🏗️ Infrastructure🎯 KubernetesCluster Migration Strategy

Migrate to New Kubernetes Cluster

Published: 2026-04-19 | Section: Cloud Engineering | Author: Amirreza Rezaie

From K3s to production-grade infrastructure: a complete migration journey with Cilium, Longhorn, and Vault.


Introduction

Many months ago, when I first created Goalixa’s base services, I used a K3s cluster for infrastructure. At that time, my goal was simply to get a monolithic service up and running and expose it on the internet. I didn’t care much about what happened at the infrastructure level — I just needed something that worked.

But now everything has changed. Goalixa has evolved into a system with multiple critical components and microservices, capable of serving real production traffic. As an SRE engineer, I know that reliability is paramount in this business. I need infrastructure that is manageable, scalable, and highly configurable.

This post documents the complete journey of migrating from a simple K3s setup to a production-grade Kubernetes cluster — covering networking, storage, secrets management, and the lessons learned along the way.


The Problems

Why K3s Was No Longer Enough

While K3s served its purpose in the early days, it introduced several critical issues as the system grew:

Storage Problems: In K3s, I used local storage for persistent values. When I drained and removed a node from the cluster, I lost all data from that node. One night, I drained a node from the cluster, and when I checked Grafana the next morning, everything was gone. Every graph, every metric — simply disappeared. This was a wake-up call.

Network Limitations: The default networking in K3s wasn’t sufficient for the level of observability and control I needed in production. I required advanced networking features, better security, and more granular control over traffic.

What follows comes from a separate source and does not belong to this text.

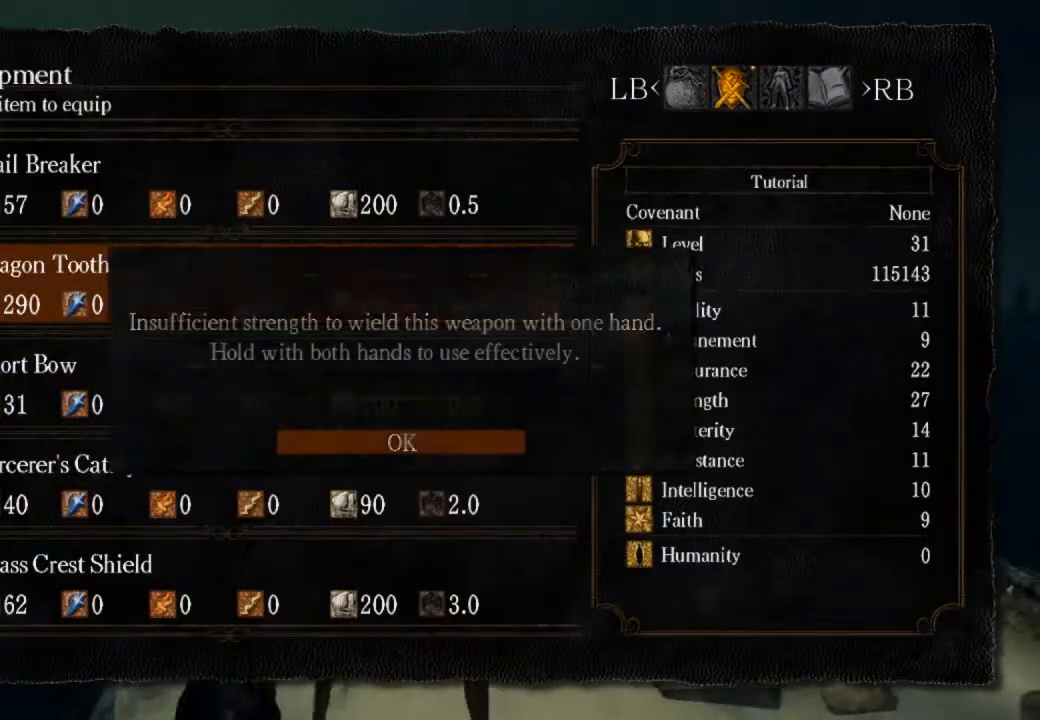
{"buttons": ["CIRCLE"], "left_stick": "up", "right_stick": "center", "events": [[67, "left_stick", "up"], [267, "CIRCLE", "down"]]}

Scalability Concerns: As the number of microservices grew, I needed a more robust infrastructure that could scale horizontally and handle failures gracefully without data loss.

Critical Concerns

The most important concern during this migration was data integrity. I couldn’t afford to lose any data during the transition. Every database, every persistent volume, every piece of configuration needed to be carefully migrated.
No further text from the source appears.